(Saved entries)
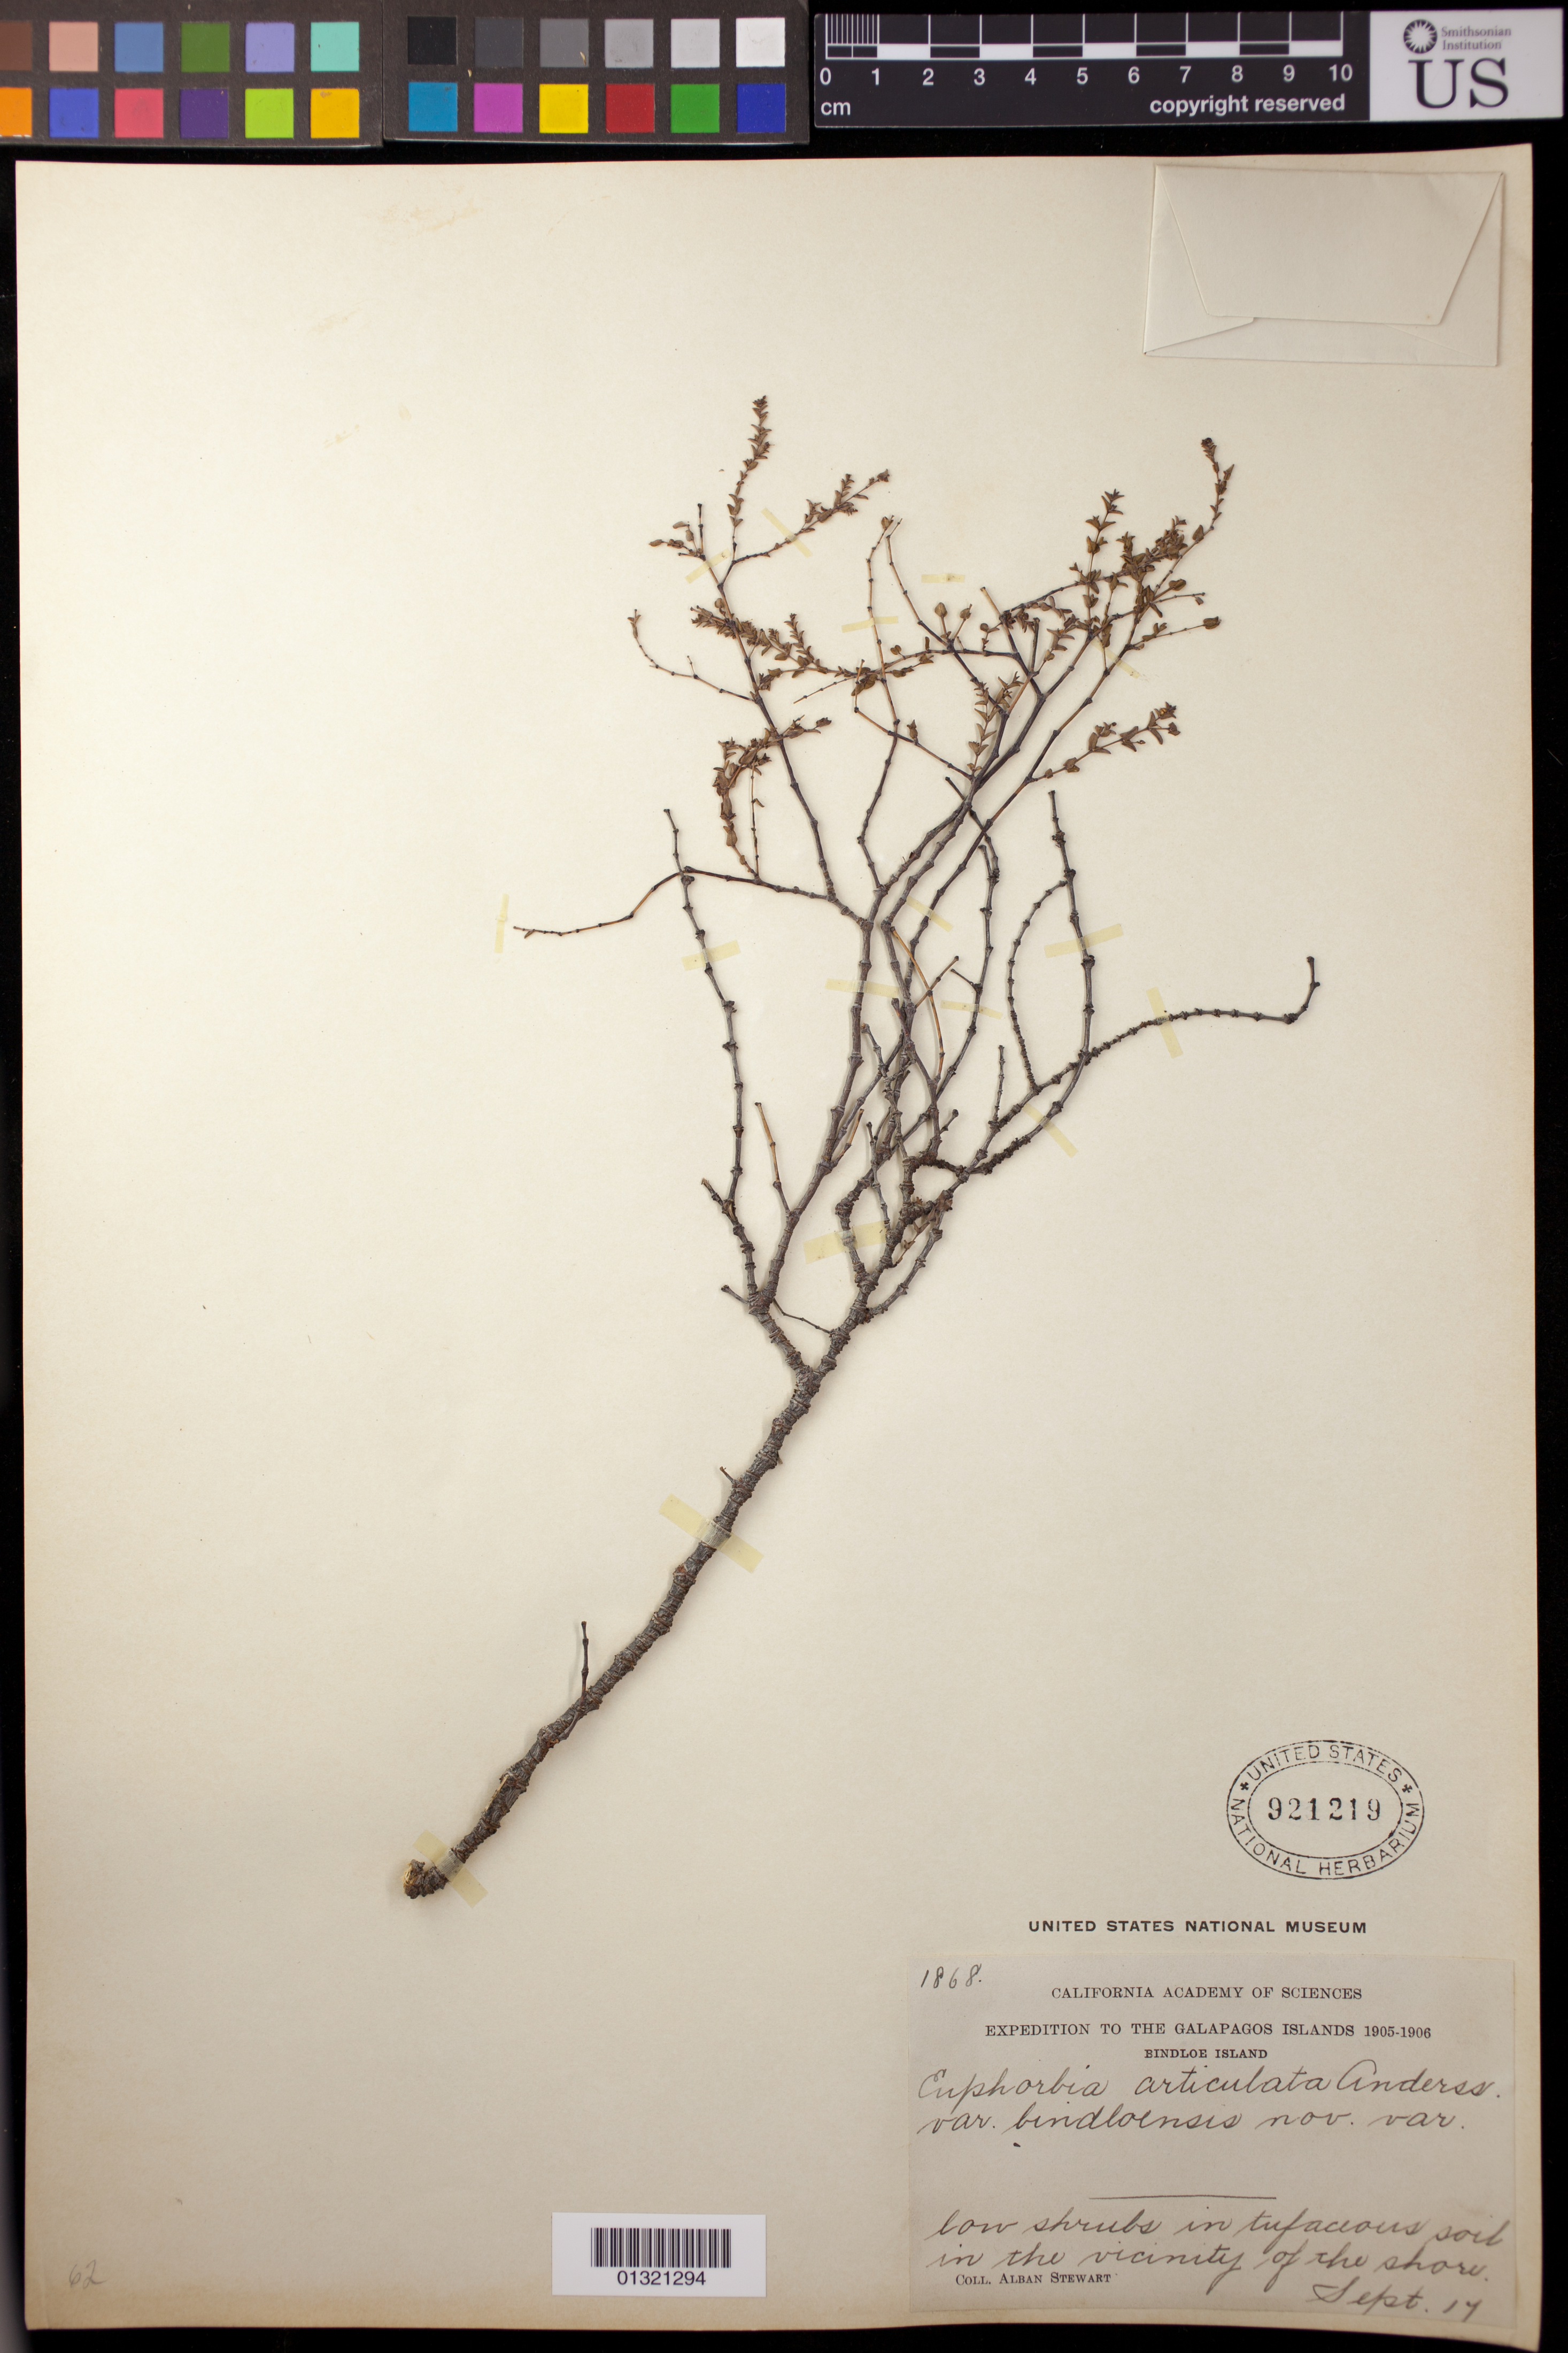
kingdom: Plantae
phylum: Tracheophyta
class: Magnoliopsida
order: Malpighiales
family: Euphorbiaceae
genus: Euphorbia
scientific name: Euphorbia punctulata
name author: Andersson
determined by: Strong, Mark T., (BOT), Smithsonian Institution - National Museum of Natural History (UNITED STATES)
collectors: A. Stewart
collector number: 1868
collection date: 1905-09-17 or 1906-09-17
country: Ecuador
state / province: Colón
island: Marchena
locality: Bindloe [Marchena] Island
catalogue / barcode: US 921219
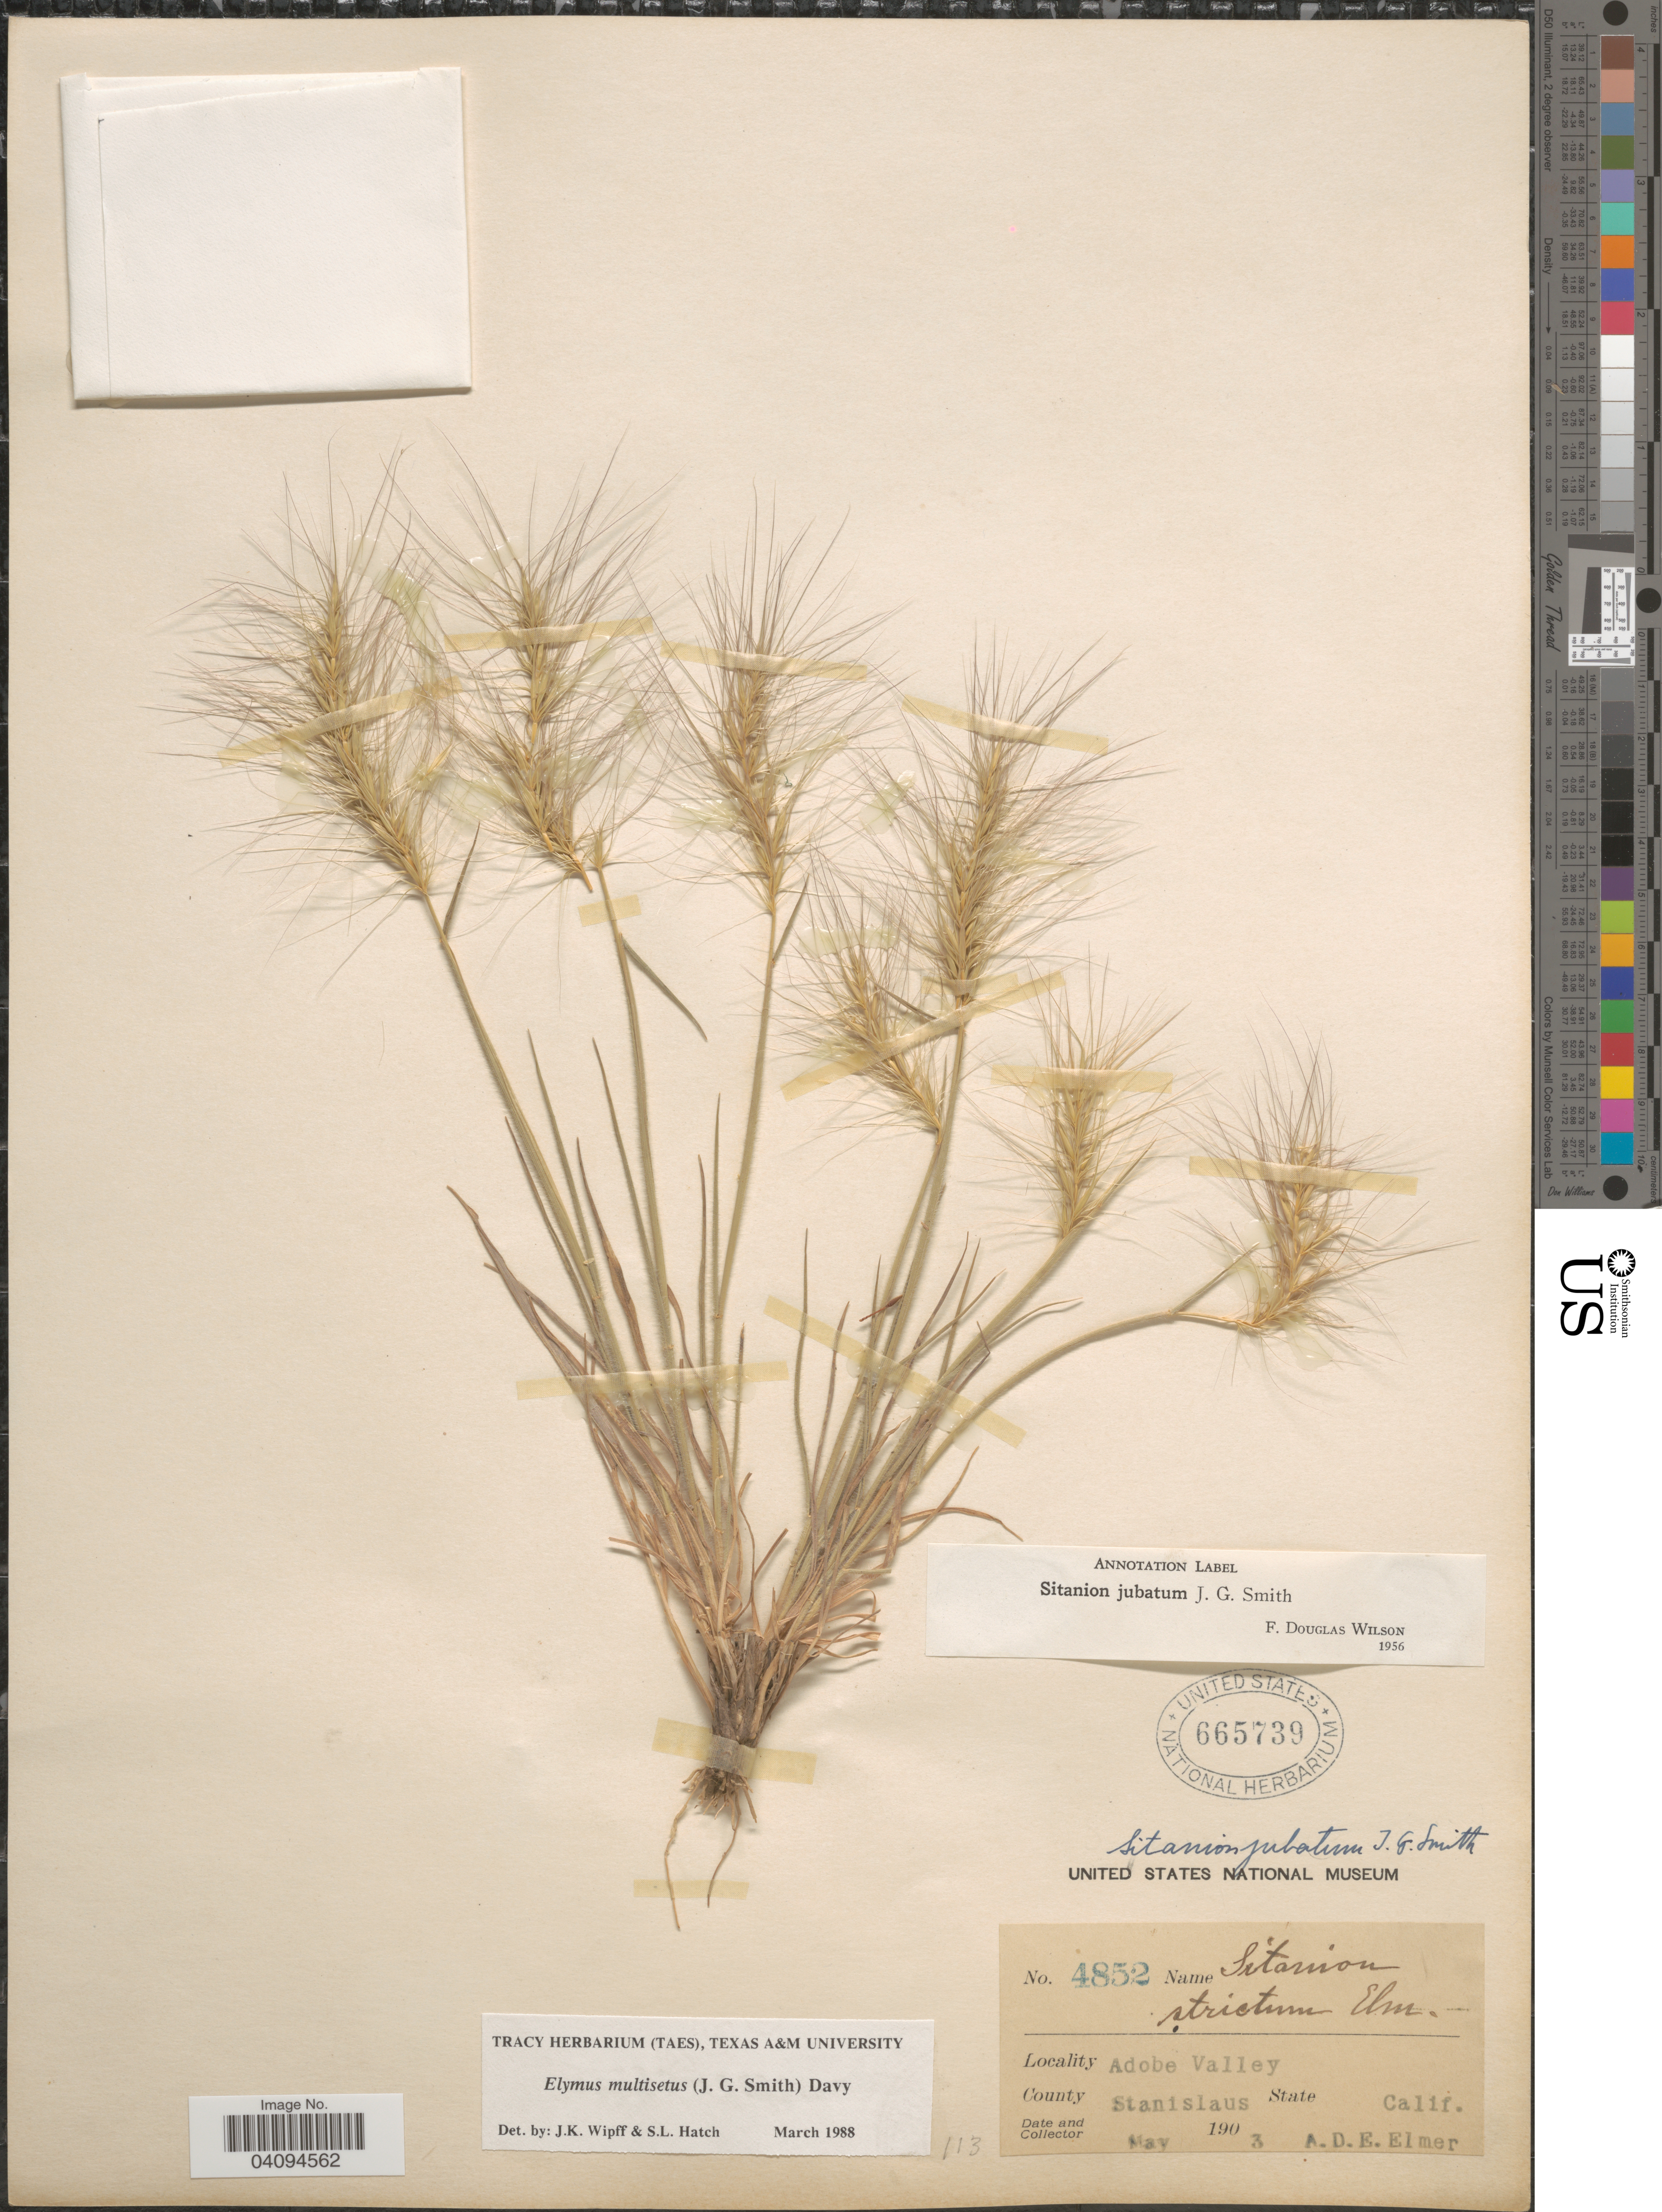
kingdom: Plantae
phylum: Tracheophyta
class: Liliopsida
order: Poales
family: Poaceae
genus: Elymus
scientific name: Elymus multisetus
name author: (J.G. Sm.) Burtt Davy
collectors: A. D. E. Elmer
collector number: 4852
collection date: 1903-05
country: United States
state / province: California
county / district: Stanislaus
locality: Adobe Valley. County Stanislaus.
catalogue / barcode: US 665739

*Exercise goal*: In all the data above, substitute "place" for every "locality" and leave everything else unchanged. Leave the pictures out of your answer.

*Reply to the exercise*:
kingdom: Plantae
phylum: Tracheophyta
class: Magnoliopsida
order: Malpighiales
family: Euphorbiaceae
genus: Euphorbia
scientific name: Euphorbia punctulata
name author: Andersson
determined by: Strong, Mark T., (BOT), Smithsonian Institution - National Museum of Natural History (UNITED STATES)
collectors: A. Stewart
collector number: 1868
collection date: 1905-09-17 or 1906-09-17
country: Ecuador
state / province: Colón
island: Marchena
place: Bindloe [Marchena] Island
catalogue / barcode: US 921219
kingdom: Plantae
phylum: Tracheophyta
class: Liliopsida
order: Poales
family: Poaceae
genus: Elymus
scientific name: Elymus multisetus
name author: (J.G. Sm.) Burtt Davy
collectors: A. D. E. Elmer
collector number: 4852
collection date: 1903-05
country: United States
state / province: California
county / district: Stanislaus
place: Adobe Valley. County Stanislaus.
catalogue / barcode: US 665739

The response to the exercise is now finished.